Sillage
Sillage
By Grace Sleeman
Before bed, I spray my wrists with perfume because I heard
once that it makes your dreams sweeter. Sometimes I think maybe life
is just full of little heartbreaks, so in the mornings my pillows smell like
all the dreams I tried to sweeten, the heartbreaks I tried to postpone.
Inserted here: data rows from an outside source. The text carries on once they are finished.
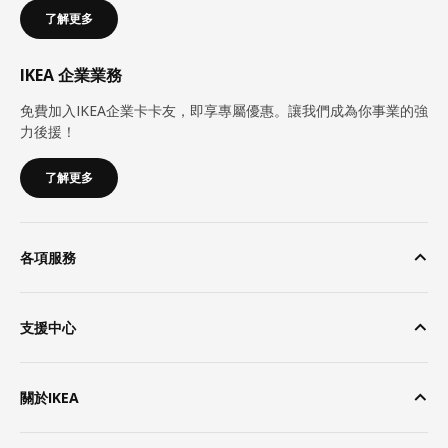
了解更多
IKEA 企業業務
免費加入IKEA企業卡卡友，即享專屬優惠。讓我們成為你事業的強
力後援！
了解更多
各項服務
支援中心
關於IKEA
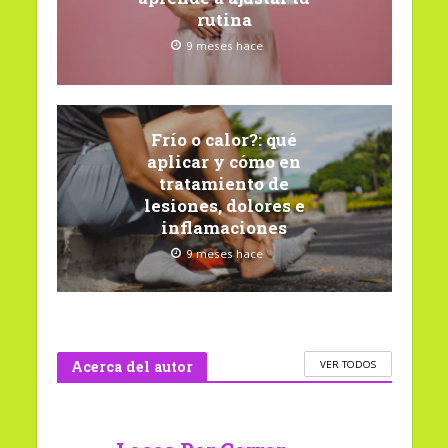
rutina
9 meses hace
Frío o calor?: qué
aplicar y cómo en
tratamiento de
lesiones, dolores e
inflamaciones
9 meses hace
Acerca del autor
VER TODOS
Watch me try to pin down joy like the wings of a moth. My
fingers are
dusted with tiny scales the color of charcoal;
they’re leaving smudges
under my eyes. I’m just trying to be kind to my sleeping self. Trying
to give her a soft landing.
When was the last time I took a shower without standing
under cold water at the end? When I was younger
I read somewhere that it made your hair shiny. I
can’t apologize
to the girl I was but I can cut up apples and brush my hair a
hundred times before bed. Maybe if I lay out my clothes for the
next day she’ll forgive me; I’ll keep a bowl of lemons on the counter
for the water I’ll take to bed. How do I take care of myself in a fishbowl?
The sun is going backwards, the clock is unwinding the day. Let’s go to the
laundromat together and smoke in the parking lot; I keep meaning to take out
my bones and give them a good scrub, to squeeze all the
bad air out of my
lungs and hang them to dry on the laundry line.
The moth is on my cheek, the sheets are hanging on the line.
After all this there will just be
the faint smell of perfume on my pillows, and a cool morning breeze through the window.